_Your goal:_
Copy every line of each item below word for word, keeping the same order and line breaks.

Input data Block Start

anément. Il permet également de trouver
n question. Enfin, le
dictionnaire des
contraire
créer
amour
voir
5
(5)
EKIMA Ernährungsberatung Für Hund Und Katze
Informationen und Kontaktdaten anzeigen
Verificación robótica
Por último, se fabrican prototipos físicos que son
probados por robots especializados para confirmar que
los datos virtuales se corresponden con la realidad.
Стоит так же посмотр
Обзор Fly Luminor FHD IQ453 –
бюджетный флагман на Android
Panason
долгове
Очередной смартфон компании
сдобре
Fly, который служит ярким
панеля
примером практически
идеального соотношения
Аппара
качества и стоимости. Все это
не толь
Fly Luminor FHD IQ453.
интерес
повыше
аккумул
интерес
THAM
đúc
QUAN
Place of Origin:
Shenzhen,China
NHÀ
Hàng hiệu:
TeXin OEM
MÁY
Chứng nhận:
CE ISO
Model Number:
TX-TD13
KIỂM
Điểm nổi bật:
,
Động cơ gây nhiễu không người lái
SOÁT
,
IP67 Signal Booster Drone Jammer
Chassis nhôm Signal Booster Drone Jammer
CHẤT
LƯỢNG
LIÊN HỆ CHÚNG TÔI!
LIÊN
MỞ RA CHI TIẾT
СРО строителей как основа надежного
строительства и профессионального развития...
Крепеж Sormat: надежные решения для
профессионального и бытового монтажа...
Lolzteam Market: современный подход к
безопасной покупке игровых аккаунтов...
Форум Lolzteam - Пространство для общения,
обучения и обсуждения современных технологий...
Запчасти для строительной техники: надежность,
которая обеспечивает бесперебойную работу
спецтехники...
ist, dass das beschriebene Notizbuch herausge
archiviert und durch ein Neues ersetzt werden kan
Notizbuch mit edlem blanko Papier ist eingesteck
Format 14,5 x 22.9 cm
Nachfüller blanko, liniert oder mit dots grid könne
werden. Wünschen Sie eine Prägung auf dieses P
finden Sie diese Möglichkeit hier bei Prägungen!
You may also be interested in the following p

Input data Block End

_Result of the exercise:_
anément. Il permet également de trouver
n question. Enfin, le
dictionnaire des
contraire
créer
amour
voir
5
(5)
EKIMA Ernährungsberatung Für Hund Und Katze
Informationen und Kontaktdaten anzeigen
Verificación robótica
Por último, se fabrican prototipos físicos que son
probados por robots especializados para confirmar que
los datos virtuales se corresponden con la realidad.
Стоит так же посмотр
Обзор Fly Luminor FHD IQ453 –
бюджетный флагман на Android
Panason
долгове
Очередной смартфон компании
сдобре
Fly, который служит ярким
панеля
примером практически
идеального соотношения
Аппара
качества и стоимости. Все это
не толь
Fly Luminor FHD IQ453.
интерес
повыше
аккумул
интерес
THAM
đúc
QUAN
Place of Origin:
Shenzhen,China
NHÀ
Hàng hiệu:
TeXin OEM
MÁY
Chứng nhận:
CE ISO
Model Number:
TX-TD13
KIỂM
Điểm nổi bật:
,
Động cơ gây nhiễu không người lái
SOÁT
,
IP67 Signal Booster Drone Jammer
Chassis nhôm Signal Booster Drone Jammer
CHẤT
LƯỢNG
LIÊN HỆ CHÚNG TÔI!
LIÊN
MỞ RA CHI TIẾT
СРО строителей как основа надежного
строительства и профессионального развития...
Крепеж Sormat: надежные решения для
профессионального и бытового монтажа...
Lolzteam Market: современный подход к
безопасной покупке игровых аккаунтов...
Форум Lolzteam - Пространство для общения,
обучения и обсуждения современных технологий...
Запчасти для строительной техники: надежность,
которая обеспечивает бесперебойную работу
спецтехники...
ist, dass das beschriebene Notizbuch herausge
archiviert und durch ein Neues ersetzt werden kan
Notizbuch mit edlem blanko Papier ist eingesteck
Format 14,5 x 22.9 cm
Nachfüller blanko, liniert oder mit dots grid könne
werden. Wünschen Sie eine Prägung auf dieses P
finden Sie diese Möglichkeit hier bei Prägungen!
You may also be interested in the following p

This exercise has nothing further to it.